I like the robot idea though... I may have to use that >=D
 
Feb 13, 2008
19,429
0
0
One obvious trick is to get them to call you by your codename, which you pick from a choice of about 20 like "Ace", "Bulldog" etc.

Although, again, it's not for intimate situations.
 

boholikeu

New member
Aug 18, 2008
959
0
0
Veldt Falsetto said:
boholikeu said:
Am I the only one that thinks it's ridiculously funny and a little depressing that Square Enix apparently thinks the only thing holding them back in the Western market is the muscle mass of their protagonist?

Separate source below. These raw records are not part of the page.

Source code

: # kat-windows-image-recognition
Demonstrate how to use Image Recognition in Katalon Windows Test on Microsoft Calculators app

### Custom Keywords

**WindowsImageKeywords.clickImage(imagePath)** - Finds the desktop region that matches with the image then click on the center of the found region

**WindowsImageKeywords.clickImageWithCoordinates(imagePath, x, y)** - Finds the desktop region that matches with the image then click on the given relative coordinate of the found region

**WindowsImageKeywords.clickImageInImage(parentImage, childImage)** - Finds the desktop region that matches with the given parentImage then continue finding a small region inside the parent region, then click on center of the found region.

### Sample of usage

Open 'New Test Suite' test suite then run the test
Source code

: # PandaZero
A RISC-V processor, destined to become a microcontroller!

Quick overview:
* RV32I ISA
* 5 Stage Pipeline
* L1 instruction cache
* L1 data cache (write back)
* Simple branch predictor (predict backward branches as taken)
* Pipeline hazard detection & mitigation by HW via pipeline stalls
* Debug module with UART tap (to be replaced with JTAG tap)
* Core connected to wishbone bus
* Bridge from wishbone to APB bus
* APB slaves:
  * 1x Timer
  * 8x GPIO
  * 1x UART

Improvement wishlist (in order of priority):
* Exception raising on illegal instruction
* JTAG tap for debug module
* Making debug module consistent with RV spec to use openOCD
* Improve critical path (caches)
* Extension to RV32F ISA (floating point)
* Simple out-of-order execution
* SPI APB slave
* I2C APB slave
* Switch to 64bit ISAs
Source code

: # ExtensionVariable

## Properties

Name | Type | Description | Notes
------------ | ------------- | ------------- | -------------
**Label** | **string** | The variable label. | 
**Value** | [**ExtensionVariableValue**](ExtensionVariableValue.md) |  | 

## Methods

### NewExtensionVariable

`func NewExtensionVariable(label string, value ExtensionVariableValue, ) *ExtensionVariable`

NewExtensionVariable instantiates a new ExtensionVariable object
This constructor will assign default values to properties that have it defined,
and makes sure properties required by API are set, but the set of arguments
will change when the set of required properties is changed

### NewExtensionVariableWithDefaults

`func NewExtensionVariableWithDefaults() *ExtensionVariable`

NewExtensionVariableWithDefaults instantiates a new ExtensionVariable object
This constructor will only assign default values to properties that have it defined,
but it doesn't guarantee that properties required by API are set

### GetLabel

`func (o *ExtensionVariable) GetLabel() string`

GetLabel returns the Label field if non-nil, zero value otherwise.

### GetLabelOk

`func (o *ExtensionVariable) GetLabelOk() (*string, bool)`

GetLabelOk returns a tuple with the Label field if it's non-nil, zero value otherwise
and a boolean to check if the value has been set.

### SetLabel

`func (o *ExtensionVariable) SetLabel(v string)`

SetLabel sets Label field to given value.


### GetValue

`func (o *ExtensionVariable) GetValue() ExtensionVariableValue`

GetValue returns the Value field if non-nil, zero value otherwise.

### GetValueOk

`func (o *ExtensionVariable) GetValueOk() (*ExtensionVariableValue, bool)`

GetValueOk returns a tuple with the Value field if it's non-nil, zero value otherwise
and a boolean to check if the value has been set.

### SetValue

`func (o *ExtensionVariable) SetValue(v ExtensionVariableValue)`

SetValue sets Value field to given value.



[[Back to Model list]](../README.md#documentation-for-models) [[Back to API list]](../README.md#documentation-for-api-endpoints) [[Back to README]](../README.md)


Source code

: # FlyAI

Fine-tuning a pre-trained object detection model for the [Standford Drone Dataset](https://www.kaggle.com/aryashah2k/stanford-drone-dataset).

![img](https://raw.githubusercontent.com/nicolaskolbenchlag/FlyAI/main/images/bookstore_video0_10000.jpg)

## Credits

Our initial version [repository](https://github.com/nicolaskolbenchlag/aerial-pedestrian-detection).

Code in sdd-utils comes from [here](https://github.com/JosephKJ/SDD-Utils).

I'm beginning to think that Jun Takeuchi is right: http://www.escapistmagazine.com/news/view/100722-Capcom-Producer-Japanese-Industry-Has-No-Hope-in-Hell
Name a popular western action game where the main character isn't just a bodybuilder who has lost his gym that doesn't take all it's gameplay influence from japanese games and I may reconsider that westerners just want either muscles or floating hands with weaponry (because every character who isn't muscles has no personality) .
I don't remember Niko Bellic being particularly buff. He seemed to have a pretty normal build to me, and GTA4 is pretty much the poster child of Western "macho" games.

Anyway, I'm not saying that Western games *don't* have muscle-bound heroes, I'm just saying it's pretty funny that some Japanese developers apparently thought that was the *only* thing holding them back in the Western market.
 

sievr

New member
May 8, 2010
44
0
0
Here's a zany idea, the Japanese: let me choose my own character if you're going to make two of them anyway. Granted, in this case, I wouldn't be excited for either choice. I don't particularly want to be a snowy-haired fairy OR a meth-addicted bodybuilder. But it's a little insulting to have Japanese people deciding that the juiced up bodybuilder is the natural pick for America.